President Obama must be feeling what it’s like to be a faded international rock star as he attends the G20 meetings in Cannes, France, this week.
Not so long ago the center of everyone’s attention, from adoring throngs in Europe to fellow world leaders, Mr. Obama finds himself taking a back seat. The US president is commanding less time in the spotlight as other headliners – the European debt crisis, a cash-flush China, even American billionaire philanthropist Bill Gates – take center stage.
Today, Obama is hobbled both by a weak US economy and a sharply divided Congress – preventing him from attending the meeting of the Group of 20 world economic powers with anything resembling a “this is how we do it” swagger.
Obama did take part in a late-night meeting Thursday with European leaders during which Italy, whose debt problems are perhaps more worrisome than those of Greece, acquiesced to International Monetary Fund review of its efforts to implement an austerity plan. The US and other nations said they would not add money to an IMF fund upon which deeply indebted nations could draw unless Italy conceded to some outside oversight.
Still, things were a lot different for Obama just a couple of years ago, when he wowed world leaders on his first trip to Europe as president in April 2009 – a trip that included the G20 London summit.
“What a difference 2-1/2 years make,” says Heather Conley, director of the Europe Program at the Center for Strategic and International Studies in Washington.
“President Obama was welcomed with great euphoria and expectations for a new era, and the G20 came together to do some bold things to save the economy,” she says. “Now [Obama] is one of many at the table, not particularly influential in resolving the European crisis, not proposing any bold initiative for addressing the global economy.”
No one is suggesting that the US should solve Europe’s debt crisis – indeed many experts recall the cold shoulder Treasury Secretary Timothy Geithner received recently when he made a few friendly suggestions to his European counterparts. But the degree to which Obama is appearing to sit on the sidelines in Cannes suggests a different world from the one he entered as president.
“A lot has changed for Obama in the two years,” says Steven Groves, an expert in international institutions at the Heritage Foundation in Washington. “The economy has continued to tank under his leadership, and the Europeans are rightly focused on their own crisis, which has the potential for destroying the whole Europe project.”
The European debt crisis is rightly the focus of the Cannes summit, Mr. Groves says, given the capacity it has for dragging down the world economy. “This summit is going to be so much more about the European economy and the whole European project, than about the rise or fall of the US president,” he says.
In the past, Obama has been a champion of economic stimulus measures to get the global economy moving, but he seems even less likely to be heeded when he can’t get his own jobs bill through Congress. Not helping matters, the Cannes summit also began a day after the US Federal Reserve lowered forecasts for US economic growth – with no new plans to stimulate growth.

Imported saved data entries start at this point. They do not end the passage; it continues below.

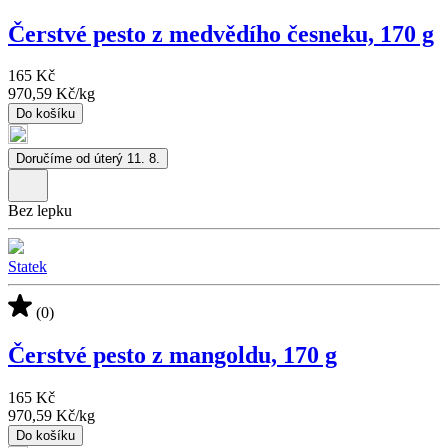
Čerstvé pesto z medvědího česneku, 170 g
165 Kč
970,59 Kč
/
kg
Do košíku
Doručíme od úterý 11. 8.
Bez lepku
Statek
(0)
Čerstvé pesto z mangoldu, 170 g
165 Kč
970,59 Kč
/
kg
Do košíku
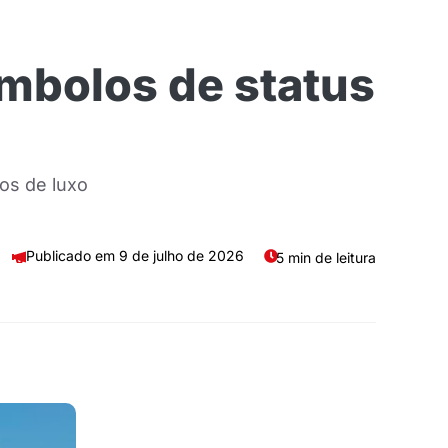
mbolos de status
os de luxo
9 de julho de 2026
5 min de leitura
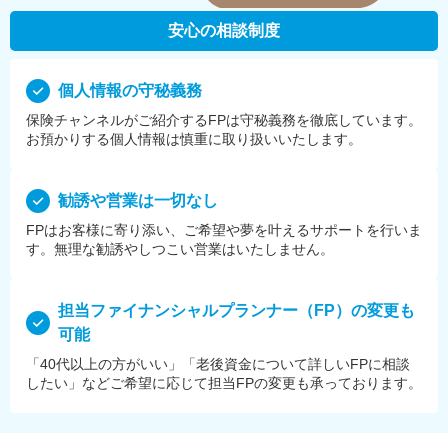
安心の相談制度
個⼈情報の守秘義務
保険チャンネルがご紹介するFPは守秘義務を徹底しています。
お預かりする個⼈情報は慎重に取り扱いいたします。
勧誘や営業は⼀切なし
FPはお客様に寄り添い、ご希望や夢を叶えるサポートを⾏いま
す。無理な勧誘やしつこい営業はいたしません。
担当ファイナンシャルプランナー（FP）の変更も
可能
「40代以上の方がいい」「老後資金について詳しいFPに相談
したい」などご希望に応じて担当FPの変更も承っております。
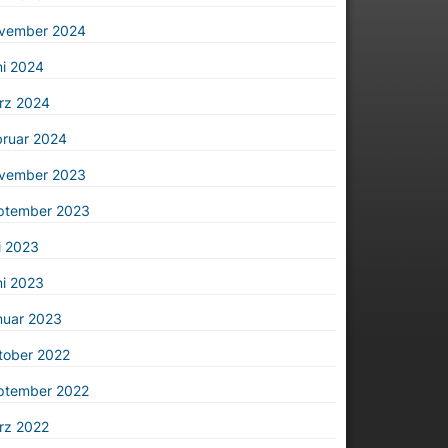
vember 2024
ni 2024
rz 2024
bruar 2024
vember 2023
ptember 2023
i 2023
ni 2023
nuar 2023
tober 2022
ptember 2022
rz 2022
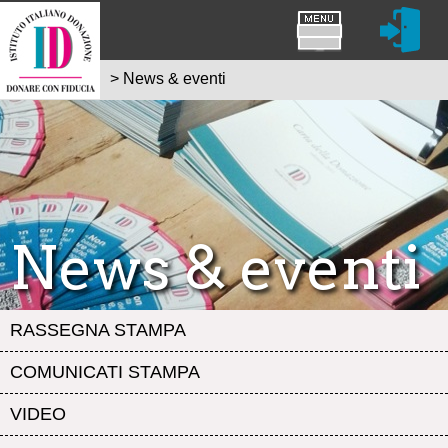
>
News & eventi
News & eventi
RASSEGNA STAMPA
COMUNICATI STAMPA
VIDEO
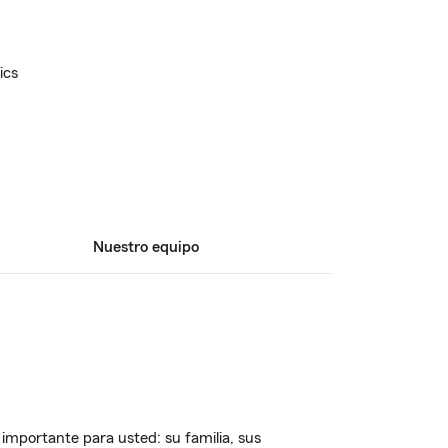
ics
Nuestro equipo
importante para usted: su familia, sus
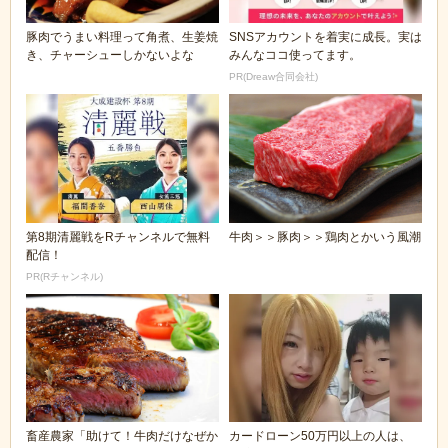
豚肉でうまい料理って角煮、生姜焼
SNSアカウントを着実に成長。実は
き、チャーシューしかないよな
みんなココ使ってます。
PR(Dreaw合同会社)
第8期清麗戦をRチャンネルで無料
牛肉＞＞豚肉＞＞鶏肉とかいう風潮
配信！
PR(Rチャンネル)
畜産農家「助けて！牛肉だけなぜか
カードローン50万円以上の人は、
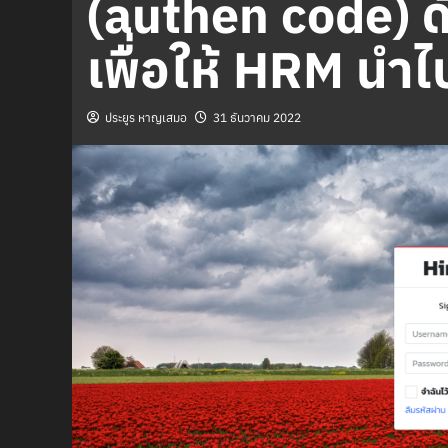
(authen code) 
เพื่อให้ HRM นำไ
ประยูร หาญเสมอ
31 ธันวาคม 2022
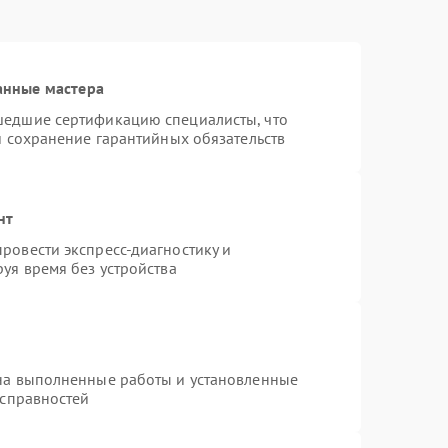
анные мастера
шедшие сертификацию специалисты, что
и сохранение гарантийных обязательств
нт
ровести экспресс-диагностику и
уя время без устройства
на выполненные работы и установленные
исправностей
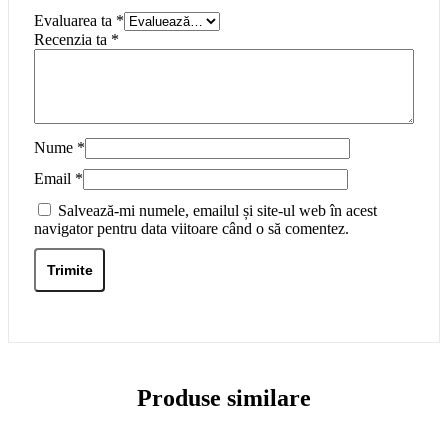
Evaluarea ta
*
Recenzia ta
*
Nume
*
Email
*
Salvează-mi numele, emailul și site-ul web în acest
navigator pentru data viitoare când o să comentez.
Produse similare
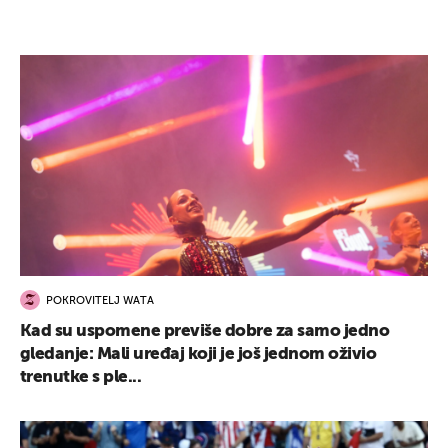
POKROVITELJ WATA
Kad su uspomene previše dobre za samo jedno
gledanje: Mali uređaj koji je još jednom oživio
trenutke s ple...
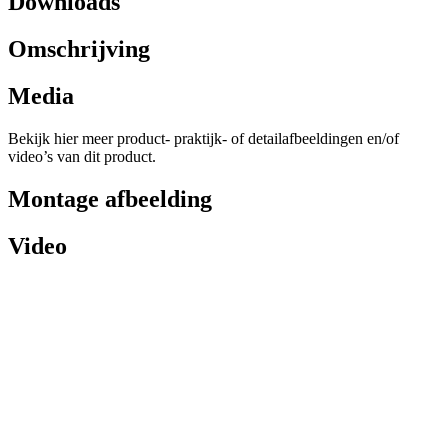
Downloads
Omschrijving
Media
Bekijk hier meer product- praktijk- of detailafbeeldingen en/of
video’s van dit product.
Montage afbeelding
Video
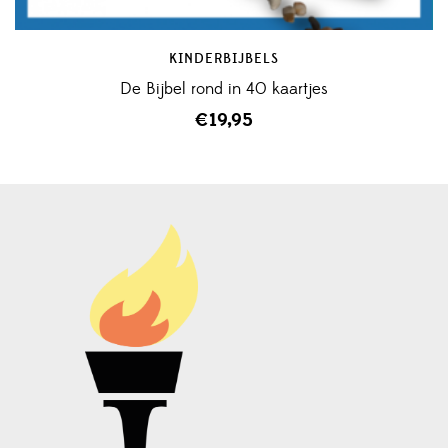
KINDERBIJBELS
De Bijbel rond in 40 kaartjes
€
19,95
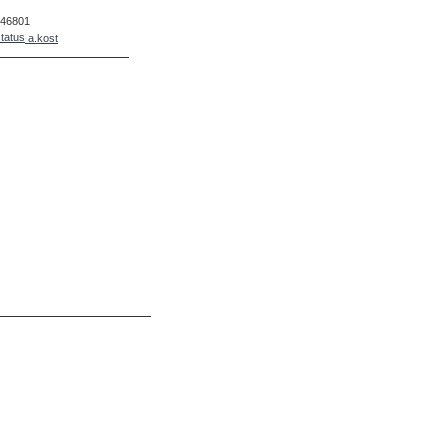
46801
a.kost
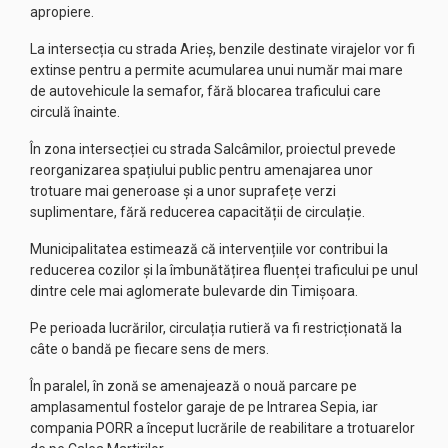
apropiere.
La intersecția cu strada Arieș, benzile destinate virajelor vor fi
extinse pentru a permite acumularea unui număr mai mare
de autovehicule la semafor, fără blocarea traficului care
circulă înainte.
În zona intersecției cu strada Salcâmilor, proiectul prevede
reorganizarea spațiului public pentru amenajarea unor
trotuare mai generoase și a unor suprafețe verzi
suplimentare, fără reducerea capacității de circulație.
Municipalitatea estimează că intervențiile vor contribui la
reducerea cozilor și la îmbunătățirea fluenței traficului pe unul
dintre cele mai aglomerate bulevarde din Timișoara.
Pe perioada lucrărilor, circulația rutieră va fi restricționată la
câte o bandă pe fiecare sens de mers.
În paralel, în zonă se amenajează o nouă parcare pe
amplasamentul fostelor garaje de pe Intrarea Sepia, iar
compania PORR a început lucrările de reabilitare a trotuarelor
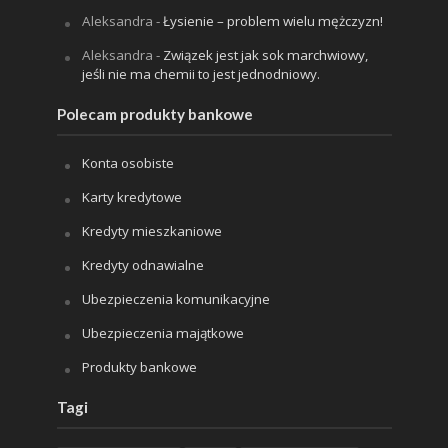
Aleksandra
-
Łysienie – problem wielu mężczyzn!
Aleksandra
-
Związek jest jak sok marchwiowy,
jeśli nie ma chemii to jest jednodniowy.
Polecam produkty bankowe
Konta osobiste
Karty kredytowe
Kredyty mieszkaniowe
Kredyty odnawialne
Ubezpieczenia komunikacyjne
Ubezpieczenia majątkowe
Produkty bankowe
Tagi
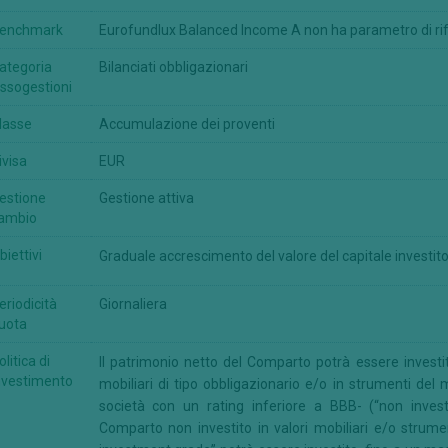
enchmark
Eurofundlux Balanced Income A non ha parametro di ri
ategoria
Bilanciati obbligazionari
ssogestioni
lasse
Accumulazione dei proventi
ivisa
EUR
estione
Gestione attiva
ambio
biettivi
Graduale accrescimento del valore del capitale investit
eriodicità
Giornaliera
uota
olitica di
Il patrimonio netto del Comparto potrà essere investi
nvestimento
mobiliari di tipo obbligazionario e/o in strumenti de
società con un rating inferiore a BBB- (“non invest
Comparto non investito in valori mobiliari e/o strum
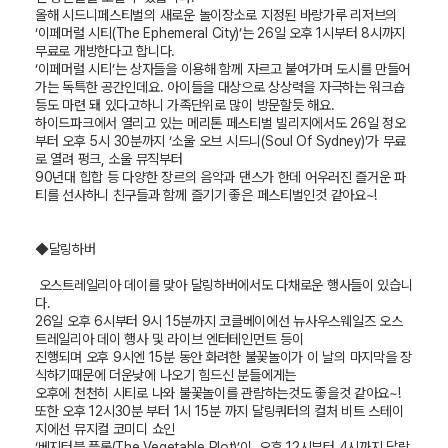
올해 시드니페스티벌의 새로운 놀이장소로 지정된 바랑가루 리저브의
‘
이페머럴 시티
(The Ephemeral City)’
는
26
일 오후
1
시부터
8
시까지
무료로 개방한다고 합니다
.
‘이페머럴 시티
’
는 상자들을 이용해 함께 자르고 붙여가며 도시를 만들어
가는 독특한 공간인데요
.
아이들을 대상으로 상상력을 자극하는 워크숍
등도 마련 돼 있다고하니 가족단위로 많이 방문할듯 해요
.
하이드파크에서 열리고 있는 메리톤 페스티벌 빌리지에서도
26
일 정오
부터 오후
5
시
30
분까지
‘
소울 오브 시드니
(Soul Of Sydney)’
가 무료
로 열려 펑크
,
소울 뮤직부터
90
년대 힙합 등 다양한 장르의 음악과 댄스가 한데 어우러진 즐거운 파
티를 선사하니 친구들과 함께 즐기기 좋은 페스티벌인것 같아요
~!
◆달링하버
오스트레일리아 데이를 맞아 달링하버에서도 다채로운 행사들이 있습니
다
.
26
일 오후
6
시부터
9
시
15
분까지 코클베이에선 뉴사우스웨일즈 오스
트레일리아 데이 행사 및 라이브 엔터테인먼트 등이
진행되며 오후
9
시엔
15
분 동안 화려한 불꽃놀이가 이 날의 마지막을 장
식하기때문에 더운낮에 나오기 힘드신 분들에게는
오후에 천천히 시티로 나와 불꽃놀이를 관람하는것도 좋을것 같아요
~!
또한 오후
12
시
30
분 부터
1
시
15
분 까지 달링쿼터의 컬처 비트 스테이
지에선 뮤지컬 코미디 쇼인
‘베지터블 플롯
(The Vegetable Plot)’
이
,
오후
12
시부터
4
시까지 달랑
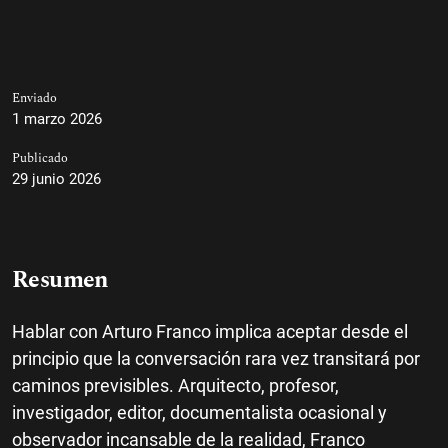
Enviado
1 marzo 2026
Publicado
29 junio 2026
Resumen
Hablar con Arturo Franco implica aceptar desde el
principio que la conversación rara vez transitará por
caminos previsibles. Arquitecto, profesor,
investigador, editor, documentalista ocasional y
observador incansable de la realidad, Franco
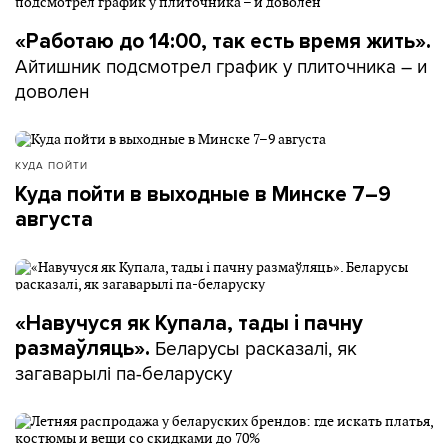
«Работаю до 14:00, так есть время жить».
Айтишник подсмотрел график у плиточника – и
доволен
КУДА ПОЙТИ
Куда пойти в выходные в Минске 7–9
августа
«Навучуся як Купала, тады і пачну
Беларусы расказалі, як
размаўляць».
загаварылі па-беларуску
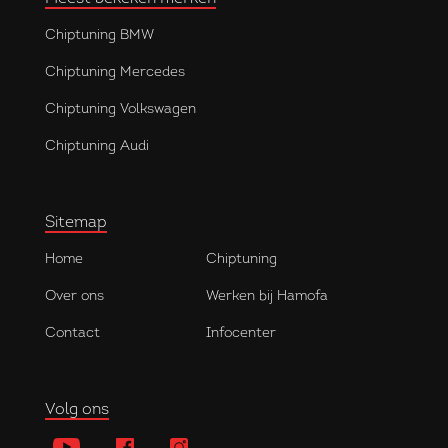
Chiptuning BMW
Chiptuning Mercedes
Chiptuning Volkswagen
Chiptuning Audi
Sitemap
Home
Chiptuning
Over ons
Werken bij Hamofa
Contact
Infocenter
Volg ons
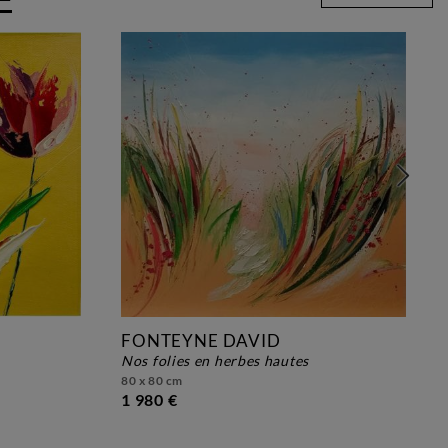
FONTEYNE DAVID
nos folies en herbes hautes
80 x 80 cm
1 980 €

Obama may have come to Cannes with few initiatives up his sleeve, but that has not stopped another American from stepping in. Microsoft founder Mr. Gates on Thursday campaigned for a tax on international financial transactions to fund poverty-reduction efforts worldwide. The so-called “Robin Hood tax” is one recommendation of a report Gates prepared for French President Nicolas Sarkozy as part of the French G20 presidency.
As Obama has seen his star-power eclipsed, another global power – China – has moved to the forefront. Speculation swirled Thursday around whether China would intervene in the European debt crisis by investing in the European Union’s debtor-rescue fund.
Some Chinese financial officials have suggested that China could invest as much as $100 billion by buying bonds in the EU’s financial-stability fund.
That prospect has prompted some international economists to trumpet the Cannes G20 summit as ultimately marking a turning point in global economic affairs – from American dominance to Chinese supremacy.
“The Chinese buying bonds is nothing new, we know something about that ourselves,” says Groves, alluding to Chinese investment in American debt. “But the appearance, if not the reality, of a ‘Chinese bailout of Europe’ would have a sense of precedence to it and would be seen as some kind of turning point.”
But “the bigger question” is about global leadership, says Ms. Conley of CSIS.
“The Chinese don’t seem themselves in the role of global leader, and what they do in Europe is going to be fairly modest,” she says. What is needed is for someone to step forward with “bold solutions” for the global economy.
But who does that leave? The US, the traditional leader, is “tapped out,” she says – as suggested by Obama’s low profile at Cannes.
That leaves the unsettling prospect of a world without global economic leadership, Conley says.
“When no one comes to the rescue, even as we are more interdependent economically, what does that portend for the future?” she says. “We can watch Cannes for hints, but it’s a question with far-reaching implications.”